Selon le document, l’espace civique connaît des restrictions, dans un climat jugé tendu. Des acteurs de la société civile ainsi que des professionnels des médias évoquent des pressions persistantes, tandis que plusieurs cas d’interpellations sont cités comme indicateurs des difficultés liées à la liberté d’expression.

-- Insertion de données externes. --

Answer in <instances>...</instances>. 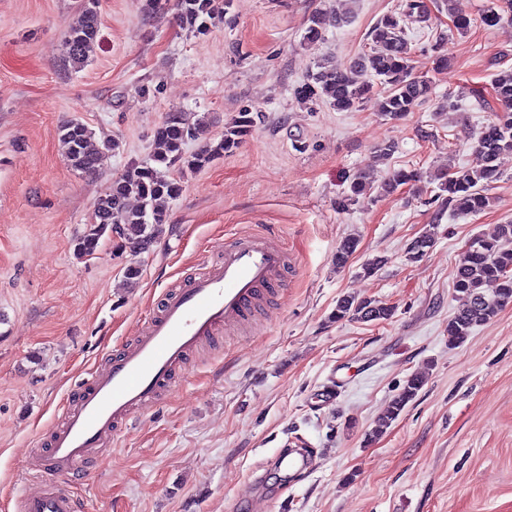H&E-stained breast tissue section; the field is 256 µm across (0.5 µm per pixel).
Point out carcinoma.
<instances>
[{
    "mask_svg": "<svg viewBox=\"0 0 512 512\" xmlns=\"http://www.w3.org/2000/svg\"><path fill=\"white\" fill-rule=\"evenodd\" d=\"M230 5L231 0H176L180 23L198 34L206 31L208 24L222 16ZM446 6L454 28L466 31L471 18L462 7V0H446ZM424 14L421 0H405L399 11L377 21L371 31L369 49L357 55L349 69L341 70L324 61L317 63L315 70L296 88V96L305 102L323 98L338 112L354 110L378 96L380 112L386 117L399 120L406 116L432 93V82L412 72L404 29L406 19L422 18ZM481 21L488 26L512 22V0H491ZM99 34V0H80L65 37L68 62L79 67L86 64ZM322 39V20L315 14L309 19L305 41L315 45ZM490 96L494 102L490 107L492 118L480 129L474 145L479 164L467 169L450 165L429 179L435 184L432 191L436 197L446 196L448 206L457 215L478 214L489 206L488 187L501 177L497 159L505 152L512 153V70L494 74ZM261 117L259 110L243 107L222 138L188 157L183 147L200 135V126L190 125L177 116L164 121L154 134L151 162L131 165L95 201L89 228L75 244L77 255L94 254L101 238L112 234L121 241L122 250L150 251L166 224L170 202L183 188L181 179L168 178L162 175L161 169L177 165L199 169L233 152L254 131ZM61 139L69 165L86 174L98 172L106 152L115 148L109 141L101 148L93 146L91 130L77 119L61 126ZM421 179L420 171L400 167L393 171L388 182L376 186L364 172L358 171L343 196L342 206L373 202ZM132 199L137 201L134 207L130 206ZM432 244L433 238L427 233L416 237L408 249L409 259L423 257ZM356 247L355 239H345L336 250V265H345ZM453 288L461 305L448 320V345L456 347L466 341L475 327L490 322L512 303V223L499 225L492 237H474L468 241ZM393 315L391 306L352 295L340 297L332 313L338 321L363 322H385ZM424 383L421 376H409L378 420L374 433L386 430Z\"/></svg>",
    "mask_w": 512,
    "mask_h": 512,
    "instance_id": "1",
    "label": "carcinoma"
}]
</instances>
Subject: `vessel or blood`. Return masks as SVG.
Wrapping results in <instances>:
<instances>
[{"instance_id": "vessel-or-blood-1", "label": "vessel or blood", "mask_w": 512, "mask_h": 512, "mask_svg": "<svg viewBox=\"0 0 512 512\" xmlns=\"http://www.w3.org/2000/svg\"><path fill=\"white\" fill-rule=\"evenodd\" d=\"M288 268V256L271 237L238 236L225 243L221 259L196 272L188 288L166 298L158 313L142 321L132 340L100 364L77 391L72 406L50 432L29 475L36 490L19 494L14 512H79L70 484L91 455L111 447L131 415L171 392L186 360L232 324H249L264 291ZM317 454H278L284 471L314 470ZM253 477L237 502L255 512L285 496Z\"/></svg>"}]
</instances>
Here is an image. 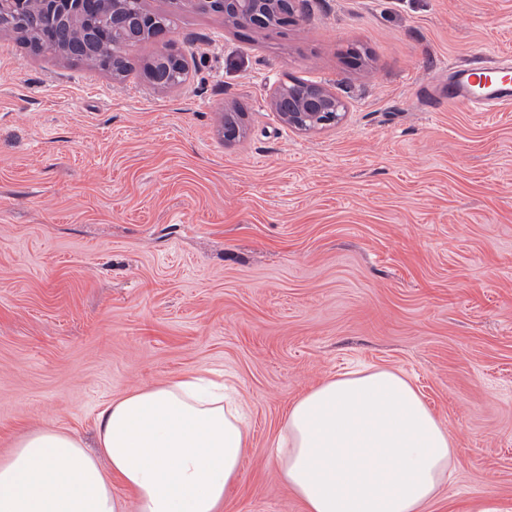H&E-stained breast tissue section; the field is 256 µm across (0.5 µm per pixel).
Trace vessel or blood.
Here are the masks:
<instances>
[{
    "label": "vessel or blood",
    "mask_w": 512,
    "mask_h": 512,
    "mask_svg": "<svg viewBox=\"0 0 512 512\" xmlns=\"http://www.w3.org/2000/svg\"><path fill=\"white\" fill-rule=\"evenodd\" d=\"M512 103V78L500 67L486 62L456 66L448 91L449 108L487 112Z\"/></svg>",
    "instance_id": "vessel-or-blood-1"
}]
</instances>
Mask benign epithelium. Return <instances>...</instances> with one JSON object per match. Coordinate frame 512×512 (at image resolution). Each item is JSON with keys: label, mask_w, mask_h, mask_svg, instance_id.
Segmentation results:
<instances>
[{"label": "benign epithelium", "mask_w": 512, "mask_h": 512, "mask_svg": "<svg viewBox=\"0 0 512 512\" xmlns=\"http://www.w3.org/2000/svg\"><path fill=\"white\" fill-rule=\"evenodd\" d=\"M304 0H168L165 13L151 10L147 0H0V32L4 28H25L32 19L56 10L72 21L92 25L94 66L109 68L108 56H117L131 45L146 42L147 32L154 38L172 32L166 20L187 8L224 17L228 27H242L265 33L295 24ZM270 109L290 129L304 134L317 133L339 124L346 107L326 86L311 83V91L300 96L276 90L268 102Z\"/></svg>", "instance_id": "7a95c632"}]
</instances>
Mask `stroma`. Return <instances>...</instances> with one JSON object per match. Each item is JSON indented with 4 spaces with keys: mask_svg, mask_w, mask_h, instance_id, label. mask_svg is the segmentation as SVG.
Instances as JSON below:
<instances>
[{
    "mask_svg": "<svg viewBox=\"0 0 512 512\" xmlns=\"http://www.w3.org/2000/svg\"><path fill=\"white\" fill-rule=\"evenodd\" d=\"M268 35L182 12L174 92L0 35V456L191 372L237 384L251 446L224 512H303L289 405L403 372L455 443L443 504L512 506V105L435 107L451 65L512 68V0H306ZM338 126L288 129L282 82ZM243 108L225 142L224 110ZM311 91L300 96L284 95L276 90L268 105L280 121L290 129L304 134L317 133L339 124L346 107L326 86L309 82Z\"/></svg>",
    "mask_w": 512,
    "mask_h": 512,
    "instance_id": "stroma-1",
    "label": "stroma"
}]
</instances>
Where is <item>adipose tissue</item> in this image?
Wrapping results in <instances>:
<instances>
[{
  "label": "adipose tissue",
  "mask_w": 512,
  "mask_h": 512,
  "mask_svg": "<svg viewBox=\"0 0 512 512\" xmlns=\"http://www.w3.org/2000/svg\"><path fill=\"white\" fill-rule=\"evenodd\" d=\"M250 425L237 387L194 374L102 405L98 453L61 429L0 456V512H223ZM453 439L401 372L325 379L293 402L275 463L304 512H430ZM120 483L125 494L113 492Z\"/></svg>",
  "instance_id": "obj_1"
}]
</instances>
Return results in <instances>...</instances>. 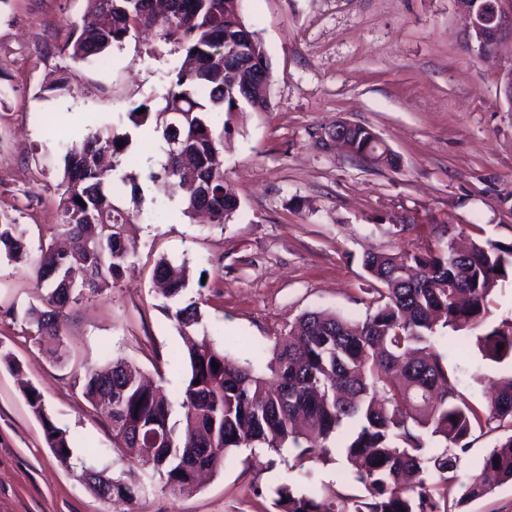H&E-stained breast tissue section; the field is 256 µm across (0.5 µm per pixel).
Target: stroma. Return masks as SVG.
<instances>
[{"label":"stroma","instance_id":"obj_1","mask_svg":"<svg viewBox=\"0 0 512 512\" xmlns=\"http://www.w3.org/2000/svg\"><path fill=\"white\" fill-rule=\"evenodd\" d=\"M86 0H0V211L37 243L56 222L54 186L68 134L110 126L129 145L118 155L114 203L133 214V267L109 290L74 307L63 335L70 362H53L22 312L39 290L31 262L0 265V512H257L254 486L301 484L266 451L241 449L192 494L152 485L136 501H105L81 464L116 471L111 428L90 413L73 367L110 352L135 361L169 395L187 375L183 339L152 286L158 258L186 263L184 300L199 303L207 333L232 355L252 356L307 311L365 317L371 299L364 252L512 241V106L496 61L464 40L455 0H239L270 59L271 106L229 119L224 179L240 208L224 228L184 216L152 173L163 158L129 111L158 104L170 88L176 46L131 33L108 64L73 59L65 47ZM66 76L71 94L46 86ZM371 127L397 156L374 166L328 145L337 120ZM438 329V350L457 392L482 403L501 369ZM74 439V465L48 447L24 386Z\"/></svg>","mask_w":512,"mask_h":512}]
</instances>
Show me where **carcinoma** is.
<instances>
[{
  "label": "carcinoma",
  "mask_w": 512,
  "mask_h": 512,
  "mask_svg": "<svg viewBox=\"0 0 512 512\" xmlns=\"http://www.w3.org/2000/svg\"><path fill=\"white\" fill-rule=\"evenodd\" d=\"M86 2L83 24L66 40L72 58L104 62L131 32L153 28L184 52L165 104H145L141 114L134 108L128 119L160 142L163 161L151 178L162 181L168 198L180 200L185 215L208 204L213 225L223 226L239 209L224 181L226 117L270 106L269 89L244 97L237 71L224 67V53L233 49L226 35L245 25L235 0H167L161 12L154 0ZM118 143L108 126L70 140L55 185L59 221L53 227L70 247L57 248L52 236L37 248L33 271L43 293L24 319L29 332L58 340V364L68 361L62 338L68 311L112 287L131 257L126 231L132 214L113 203L114 167L102 163L121 152ZM349 149L358 159L397 164L368 126L355 127ZM24 234L0 213V255L10 262L28 257ZM362 267L377 284L365 318L305 313L255 359L230 356L204 333L187 345V378L174 401L146 384L138 365L122 356L75 371L74 384L92 407L112 396L106 414L112 451L127 463L116 476L84 468L89 489L103 497L108 479L109 498L131 501L144 490L140 469L148 468L161 489L190 493L199 470L216 471L231 453L256 447L276 454L293 449L294 466L307 483L304 490L277 487L276 512H451L455 490L462 505L488 494L489 476L512 482V372L499 379L486 404L459 400L455 374L434 344L439 326L477 330L482 358L512 365V317L492 323L489 307L498 283L512 277V243L488 240L460 249L450 238L434 250L368 253ZM153 278L170 301L188 286L186 267L164 259ZM164 310L181 331L202 321L196 302ZM24 393L48 447L69 460L67 431L54 424L36 388ZM476 428L502 437L479 472L462 481L459 464ZM433 439L444 449L428 456ZM334 447L354 467L350 480L364 494H325L318 486L314 464L328 461Z\"/></svg>",
  "instance_id": "carcinoma-1"
}]
</instances>
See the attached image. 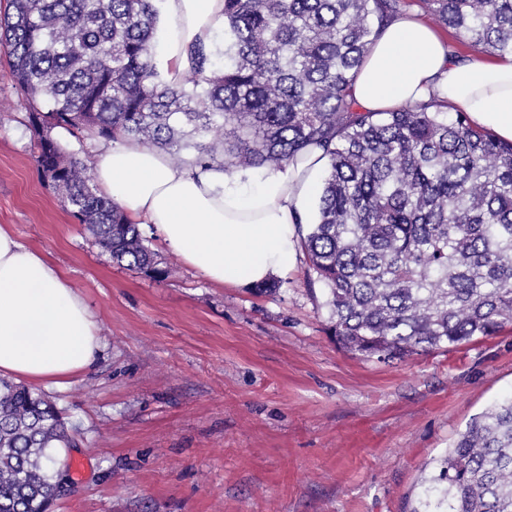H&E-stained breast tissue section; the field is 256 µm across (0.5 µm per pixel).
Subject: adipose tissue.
Here are the masks:
<instances>
[{
  "mask_svg": "<svg viewBox=\"0 0 512 512\" xmlns=\"http://www.w3.org/2000/svg\"><path fill=\"white\" fill-rule=\"evenodd\" d=\"M165 81L178 84L190 45H212L224 26V0H162ZM437 89L448 111L512 142V58L462 63L426 23H389L351 87L356 105L383 112L427 99ZM313 151L305 170L261 179L221 170L191 171L126 140L103 148L94 179L134 223L209 280L255 286L295 265L314 219L319 175ZM100 325L68 279L39 251L0 226V377L58 388L95 361Z\"/></svg>",
  "mask_w": 512,
  "mask_h": 512,
  "instance_id": "ef3b65f1",
  "label": "adipose tissue"
}]
</instances>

La question de la presse occupe une place centrale dans ce rapport. L’ONG relève notamment des suspensions de médias ainsi que des limitations ponctuelles de l’accès à Internet et aux réseaux sociaux. Des mesures qui, selon elle, peuvent freiner la circulation de l’information et impacter la participation citoyenne.
Dans ce contexte, les journalistes continuent d’exercer leur métier dans un environnement parfois incertain, partagé entre exigences professionnelles et contraintes réglementaires. Cette situation alimente les inquiétudes autour du pluralisme médiatique et de l’accès à une information libre.
Le rapport aborde également la situation sécuritaire dans la région des Savanes, confrontée à des attaques de groupes armés. Ces violences ont entraîné des pertes en vies humaines et des déplacements de populations.
Face à cette menace, les autorités ont renforcé les dispositifs de sécurité. Toutefois, Amnesty International insiste sur la nécessité de maintenir un équilibre entre ces mesures et le respect des droits fondamentaux, notamment la protection des civils.
À travers ce rapport, l’organisation relance ainsi le débat sur la gouvernance et les libertés au Togo. Entre enjeux sécuritaires, réformes politiques et attentes citoyennes, le pays se trouve à un moment clé de son évolution.